§ **EXERCISE INSTRUCTIONS**
How many lines of the entries below include the word "read"? Answer with the number alone.

━━━━━ THE INPUT

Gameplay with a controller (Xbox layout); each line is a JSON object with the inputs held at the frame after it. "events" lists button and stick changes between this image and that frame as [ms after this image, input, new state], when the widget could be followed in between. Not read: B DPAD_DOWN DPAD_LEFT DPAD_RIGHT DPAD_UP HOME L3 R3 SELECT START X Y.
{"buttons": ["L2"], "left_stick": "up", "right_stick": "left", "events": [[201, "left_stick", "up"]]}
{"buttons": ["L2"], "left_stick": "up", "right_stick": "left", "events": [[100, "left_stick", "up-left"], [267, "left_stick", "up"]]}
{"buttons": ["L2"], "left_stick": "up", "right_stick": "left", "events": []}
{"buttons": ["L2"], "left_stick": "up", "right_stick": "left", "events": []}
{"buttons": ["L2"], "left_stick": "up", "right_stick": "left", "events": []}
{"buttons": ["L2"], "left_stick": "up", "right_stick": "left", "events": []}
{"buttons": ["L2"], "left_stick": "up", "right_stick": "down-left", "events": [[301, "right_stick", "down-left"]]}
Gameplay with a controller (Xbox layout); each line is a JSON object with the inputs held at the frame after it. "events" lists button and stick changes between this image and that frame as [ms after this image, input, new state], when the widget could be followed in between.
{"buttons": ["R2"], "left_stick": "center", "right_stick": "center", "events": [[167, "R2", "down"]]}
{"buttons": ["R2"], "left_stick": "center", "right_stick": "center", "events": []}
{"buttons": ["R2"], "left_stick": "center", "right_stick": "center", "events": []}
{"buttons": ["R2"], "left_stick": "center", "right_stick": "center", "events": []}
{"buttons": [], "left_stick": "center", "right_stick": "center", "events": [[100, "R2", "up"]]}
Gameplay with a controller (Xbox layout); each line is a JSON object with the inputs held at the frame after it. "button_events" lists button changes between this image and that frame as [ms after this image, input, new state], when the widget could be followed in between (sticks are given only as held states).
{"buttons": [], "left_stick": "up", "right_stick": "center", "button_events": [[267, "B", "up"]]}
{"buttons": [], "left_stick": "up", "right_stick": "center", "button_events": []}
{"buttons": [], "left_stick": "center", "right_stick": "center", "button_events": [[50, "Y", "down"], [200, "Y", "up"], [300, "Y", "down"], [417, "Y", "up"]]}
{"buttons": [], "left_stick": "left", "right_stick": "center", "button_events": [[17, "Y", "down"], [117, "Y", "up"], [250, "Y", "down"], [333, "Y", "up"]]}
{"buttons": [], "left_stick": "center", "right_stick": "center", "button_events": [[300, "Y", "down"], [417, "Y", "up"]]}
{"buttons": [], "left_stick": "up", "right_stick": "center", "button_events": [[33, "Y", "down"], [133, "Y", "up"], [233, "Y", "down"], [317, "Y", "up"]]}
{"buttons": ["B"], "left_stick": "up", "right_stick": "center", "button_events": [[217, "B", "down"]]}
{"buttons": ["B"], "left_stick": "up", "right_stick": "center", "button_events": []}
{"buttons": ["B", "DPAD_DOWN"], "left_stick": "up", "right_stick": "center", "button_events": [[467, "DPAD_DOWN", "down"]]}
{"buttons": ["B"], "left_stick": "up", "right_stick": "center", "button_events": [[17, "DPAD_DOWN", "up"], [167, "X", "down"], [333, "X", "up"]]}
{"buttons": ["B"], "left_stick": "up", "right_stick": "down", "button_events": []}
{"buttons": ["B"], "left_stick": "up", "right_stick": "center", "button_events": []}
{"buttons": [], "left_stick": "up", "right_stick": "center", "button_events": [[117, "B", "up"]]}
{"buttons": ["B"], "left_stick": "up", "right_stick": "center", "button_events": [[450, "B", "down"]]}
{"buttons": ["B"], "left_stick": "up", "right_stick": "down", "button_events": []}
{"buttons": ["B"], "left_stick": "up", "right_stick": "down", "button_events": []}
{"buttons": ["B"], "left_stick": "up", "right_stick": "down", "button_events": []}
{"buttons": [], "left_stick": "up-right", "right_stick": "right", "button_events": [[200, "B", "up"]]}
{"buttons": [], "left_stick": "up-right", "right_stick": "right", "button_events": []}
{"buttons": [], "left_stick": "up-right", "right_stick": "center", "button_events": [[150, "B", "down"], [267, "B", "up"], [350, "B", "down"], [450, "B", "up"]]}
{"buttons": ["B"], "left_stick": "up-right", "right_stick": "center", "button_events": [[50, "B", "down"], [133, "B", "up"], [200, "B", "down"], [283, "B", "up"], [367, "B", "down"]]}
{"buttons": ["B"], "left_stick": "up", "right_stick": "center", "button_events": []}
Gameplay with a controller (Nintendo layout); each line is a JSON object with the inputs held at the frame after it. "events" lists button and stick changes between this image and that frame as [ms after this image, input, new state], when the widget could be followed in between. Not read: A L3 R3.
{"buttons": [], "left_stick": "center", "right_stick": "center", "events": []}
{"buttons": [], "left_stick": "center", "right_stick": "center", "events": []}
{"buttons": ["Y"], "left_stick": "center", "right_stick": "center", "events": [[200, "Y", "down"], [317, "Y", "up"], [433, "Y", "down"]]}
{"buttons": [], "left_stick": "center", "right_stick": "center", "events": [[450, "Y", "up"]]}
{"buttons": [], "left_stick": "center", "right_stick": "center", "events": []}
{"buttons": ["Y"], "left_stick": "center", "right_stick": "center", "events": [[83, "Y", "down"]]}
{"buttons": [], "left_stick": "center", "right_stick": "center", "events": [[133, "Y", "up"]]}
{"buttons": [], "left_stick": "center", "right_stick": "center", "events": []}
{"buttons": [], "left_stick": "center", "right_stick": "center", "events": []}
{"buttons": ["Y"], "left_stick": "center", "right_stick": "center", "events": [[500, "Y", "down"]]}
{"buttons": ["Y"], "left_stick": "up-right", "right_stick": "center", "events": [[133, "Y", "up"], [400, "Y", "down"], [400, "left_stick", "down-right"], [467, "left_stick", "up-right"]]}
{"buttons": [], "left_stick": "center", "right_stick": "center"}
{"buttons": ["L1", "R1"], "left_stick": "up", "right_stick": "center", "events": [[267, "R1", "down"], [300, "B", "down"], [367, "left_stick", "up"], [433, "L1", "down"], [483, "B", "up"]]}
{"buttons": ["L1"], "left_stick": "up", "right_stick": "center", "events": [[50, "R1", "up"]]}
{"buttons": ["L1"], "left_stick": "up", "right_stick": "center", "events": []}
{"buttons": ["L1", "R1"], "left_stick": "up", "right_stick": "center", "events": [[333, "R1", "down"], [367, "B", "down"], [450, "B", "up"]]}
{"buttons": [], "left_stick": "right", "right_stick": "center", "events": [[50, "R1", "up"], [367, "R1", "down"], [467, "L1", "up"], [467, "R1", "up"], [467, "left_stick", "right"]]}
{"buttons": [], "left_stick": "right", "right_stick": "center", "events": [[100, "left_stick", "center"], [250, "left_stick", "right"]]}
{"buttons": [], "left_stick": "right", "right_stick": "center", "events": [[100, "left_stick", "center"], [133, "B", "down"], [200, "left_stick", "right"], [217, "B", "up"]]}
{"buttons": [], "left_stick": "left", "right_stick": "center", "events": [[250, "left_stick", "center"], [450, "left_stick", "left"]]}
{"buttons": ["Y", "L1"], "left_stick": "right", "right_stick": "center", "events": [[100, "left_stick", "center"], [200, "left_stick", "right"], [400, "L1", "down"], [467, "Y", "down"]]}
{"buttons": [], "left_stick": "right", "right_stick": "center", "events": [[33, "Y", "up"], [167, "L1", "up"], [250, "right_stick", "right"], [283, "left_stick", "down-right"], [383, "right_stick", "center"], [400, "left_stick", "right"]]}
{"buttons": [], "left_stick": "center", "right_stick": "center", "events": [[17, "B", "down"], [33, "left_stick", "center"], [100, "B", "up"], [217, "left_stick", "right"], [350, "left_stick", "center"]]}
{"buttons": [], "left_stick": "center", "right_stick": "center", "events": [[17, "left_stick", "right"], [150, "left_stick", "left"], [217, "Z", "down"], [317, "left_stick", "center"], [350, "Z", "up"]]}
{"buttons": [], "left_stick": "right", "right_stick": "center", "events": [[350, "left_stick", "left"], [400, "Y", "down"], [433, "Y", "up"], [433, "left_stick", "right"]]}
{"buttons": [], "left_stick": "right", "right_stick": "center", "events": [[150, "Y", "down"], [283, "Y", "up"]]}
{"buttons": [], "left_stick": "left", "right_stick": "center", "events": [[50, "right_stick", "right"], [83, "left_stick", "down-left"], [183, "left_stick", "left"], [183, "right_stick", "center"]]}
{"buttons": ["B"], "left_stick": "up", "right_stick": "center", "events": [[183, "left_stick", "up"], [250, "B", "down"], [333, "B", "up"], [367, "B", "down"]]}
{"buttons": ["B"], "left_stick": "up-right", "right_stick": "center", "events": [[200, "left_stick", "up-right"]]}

━━━━━━━━━━

§ **ANSWER AREA**
2